Hello,
I’m trying to create a model to calculate a probability to do a goal in a soccer game. To do that, my data considering who the kicker is (player_id), who the goalkeeper is (glk_id), in which zone is the kicker (cat_zone), in what period of time is the shot (timeFrame), what is the current result of the player team (cat_res) and if the player team is home/away (localia).
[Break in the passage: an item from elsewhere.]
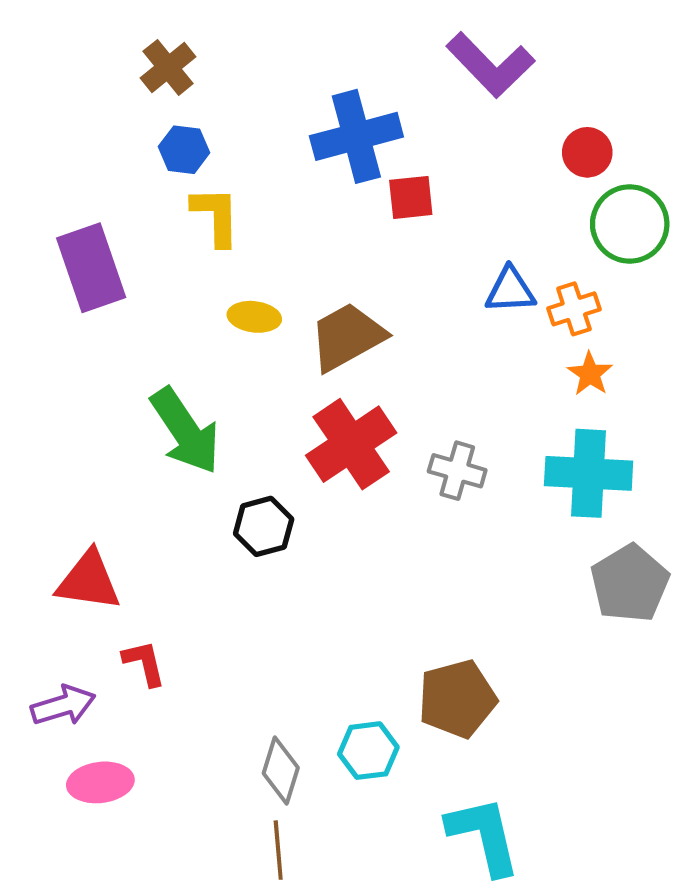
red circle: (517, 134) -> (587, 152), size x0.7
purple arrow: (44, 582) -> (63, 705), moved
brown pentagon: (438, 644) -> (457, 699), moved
I think the best option is using a bernoulli_logit.
The model is as follows:
goals_model = """
data {
int<lower=0> N; // number of observations 8451
int players; // number of players 426
int glk; // number of goalkeepers 38
int zones; // number of field zones 8
int time; // number of time frames 7
int res; // types of results (winning, losing, tying)
int loc; // localia
vector[N] player_id;
vector[N] glk_id;
vector[N] cat_zone;
vector[N] timeFrame;
vector[N] cat_res;
vector[N] localia;
int goal[N]; // dependent variable
}
parameters {
real alpha; // intercept
vector[players] beta_player; // coefficient associated with each player
vector[glk] beta_glk; // coefficient associated with each goalkeeper
vector[zones] beta_zones; // coefficient associated with each zone
vector[time] beta_time; // coefficient associated with each time frame
vector[res] beta_res; // coefficient associated with each result
vector[loc] beta_loc; // coefficient associated with each type of localia
real epsilon; //Uncertainty / unexplained variance
}
model {
// priors
alpha ~ normal(0,1);
beta_player ~ normal(0,1);
beta_glk ~ normal(0,1);
beta_zones ~ normal(0,1);
beta_time ~ normal(0,1);
beta_res ~ normal(0,1);
beta_loc ~ normal(0,1);
goal ~ bernoulli_logit(alpha + beta_player .* player_id + beta_glk .* glk_id +
beta_zones .* cat_zone + beta_time .* timeFrame + beta_res .* cat_res + beta_loc .* localia);
}
"""
Then, I ran the following code:
goal_reg = pystan.model.StanModel(model_code=goals_model, model_name=‘goal_reg’)
But, then when i try this:
lin_fit = goal_reg.sampling(data=datos,
iter=1000, chains=4,
warmup=500, n_jobs=-1,
seed=42)
I get this error:
" RuntimeError: Exception: elt_multiply: Rows of m1 (2) and rows of m2 (8451) must match in size (in ‘unknown file name’ at line 43)"
I would appreciate if someone could help me whit that. I’m doing my university final work.